Jobim ressalta ainda que o déficit de conta corrente em dólares tende a crescer (“pouca gente discute isso”) e o BC deverá elevar a Selic acima de 0,5 ponto percentual na próxima reunião.

Segundo ele, o BC está “atrasado” no ajuste da Selic, já deveria ter subido antes, o que explica sua aposta em aumento de 0,75% da Selic na próxima reunião do Copom: “Acredito que a Selic deverá ficar próxima de 15% nos próximos 18 meses, para colocar a inflação na meta.”

Carvalho, que foi diretor do banco Central entre 2016 e 2019, também se mostrou pessimista. Ele desenhou três cenários possíveis, sendo um bastante improvável, com o governo mudando a direção da política macroeconômica.

“Nos outros dois cenários, o governo pode frustrar a expectativa do mercado, com trajetória ascendente da dívida, o que deve gerar uma crise no curto prazo; ou empurrar as medidas com a barriga, neste caso o efeito vai depender da reação do mercado”, diz.

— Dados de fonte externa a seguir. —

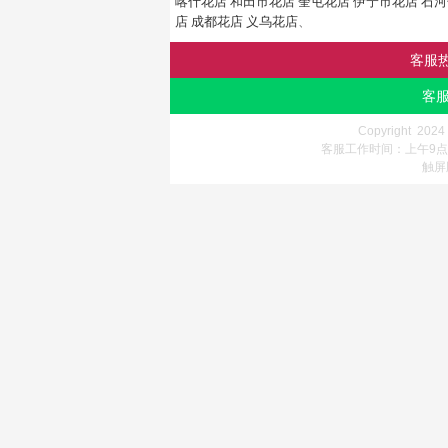
喀什花店
和田市花店
奎屯花店
伊宁市花店
石河
店
成都花店
义乌花店
、
客服
客服
Copyright 202
客服工作时间：上午9点-
触屏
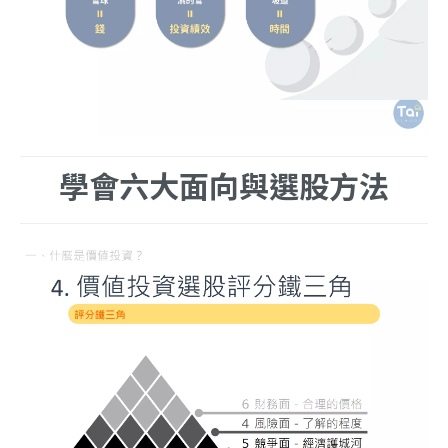
學會六大面向與選股方法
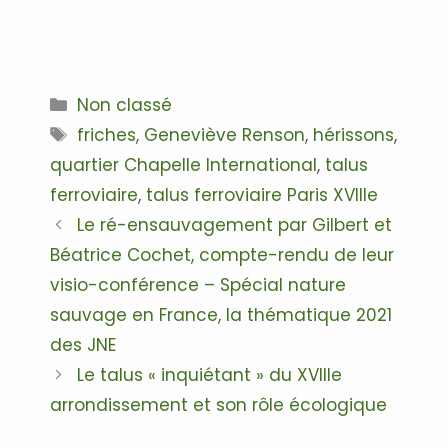
…
Catégories
Non classé
Étiquettes
friches
,
Geneviève Renson
,
hérissons
,
quartier Chapelle International
,
talus
ferroviaire
,
talus ferroviaire Paris XVIIIe
Navigation
Le ré-ensauvagement par Gilbert et
des
Béatrice Cochet, compte-rendu de leur
articles
visio-conférence – Spécial nature
sauvage en France, la thématique 2021
des JNE
Le talus « inquiétant » du XVIIIe
arrondissement et son rôle écologique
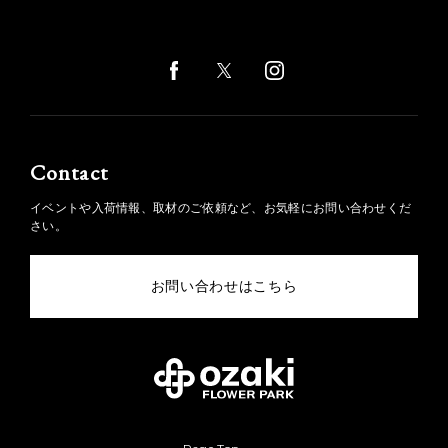
Contact
イベントや入荷情報、取材のご依頼など、お気軽にお問い合わせくだ
さい。
お問い合わせはこちら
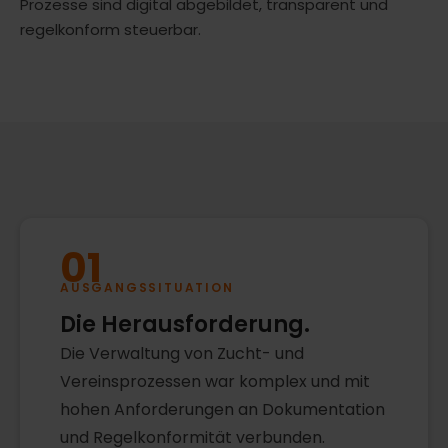
Prozesse sind digital abgebildet, transparent und
regelkonform steuerbar.
01
AUSGANGSSITUATION
Die Herausforderung.
Die Verwaltung von Zucht- und
Vereinsprozessen war komplex und mit
hohen Anforderungen an Dokumentation
und Regelkonformität verbunden.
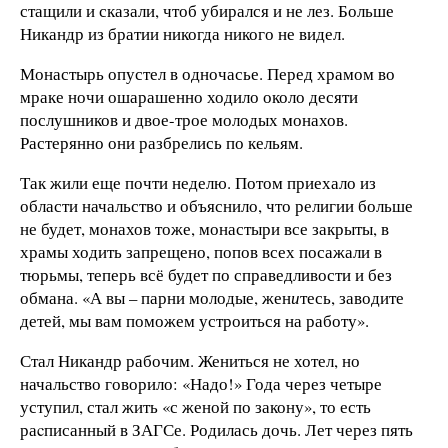
стащили и сказали, чтоб убирался и не лез. Больше
Никандр из братии никогда никого не видел.
Монастырь опустел в одночасье. Перед храмом во
мраке ночи ошарашенно ходило около десяти
послушников и двое-трое молодых монахов.
Растерянно они разбрелись по кельям.
Так жили еще почти неделю. Потом приехало из
области начальство и объяснило, что религии больше
не будет, монахов тоже, монастыри все закрыты, в
храмы ходить запрещено, попов всех посажали в
тюрьмы, теперь всё будет по справедливости и без
обмана. «А вы – парни молодые, жен
и
тесь, заводите
детей, мы вам поможем устроиться на работу».
Стал Никандр рабочим. Жениться не хотел, но
начальство говорило: «Надо!» Года через четыре
уступил, стал жить «с женой по закону», то есть
раcписанный в ЗАГСе. Родилась дочь. Лет через пять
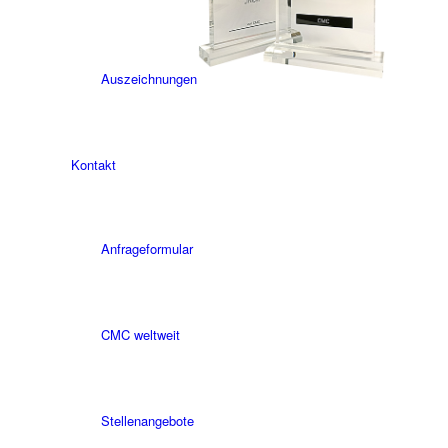
Auszeichnungen
Kontakt
Anfrageformular
CMC weltweit
Stellenangebote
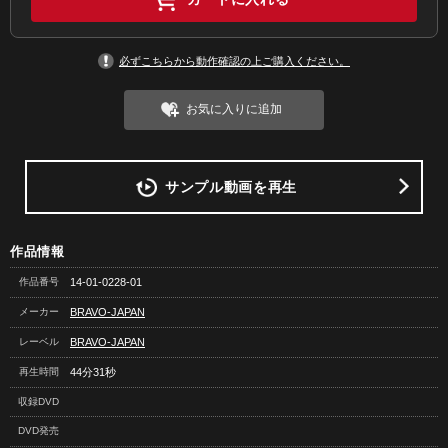
必ずこちらから動作確認の上ご購入ください。
お気に入りに追加
サンプル動画を再生
作品情報
作品番号
14-01-0228-01
メーカー
BRAVO-JAPAN
レーベル
BRAVO-JAPAN
再生時間
44分31秒
収録DVD
DVD発売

Ele não descarta uma crise aguda no curto prazo, alimentada pela expansão fiscal do governo buscando a reeleição em meio a um aumento do câmbio por causa do cenário externo.

“Qualquer reação positiva ao pacote tende a ser efêmera”, acredita. “Aumentar os juros não chega a ser problema para o presidente Lula, o que ele não aceita é reduzir o crescimento, por isso será difícil reverter a tensão que o mercado vive hoje”, conclui Carvalho.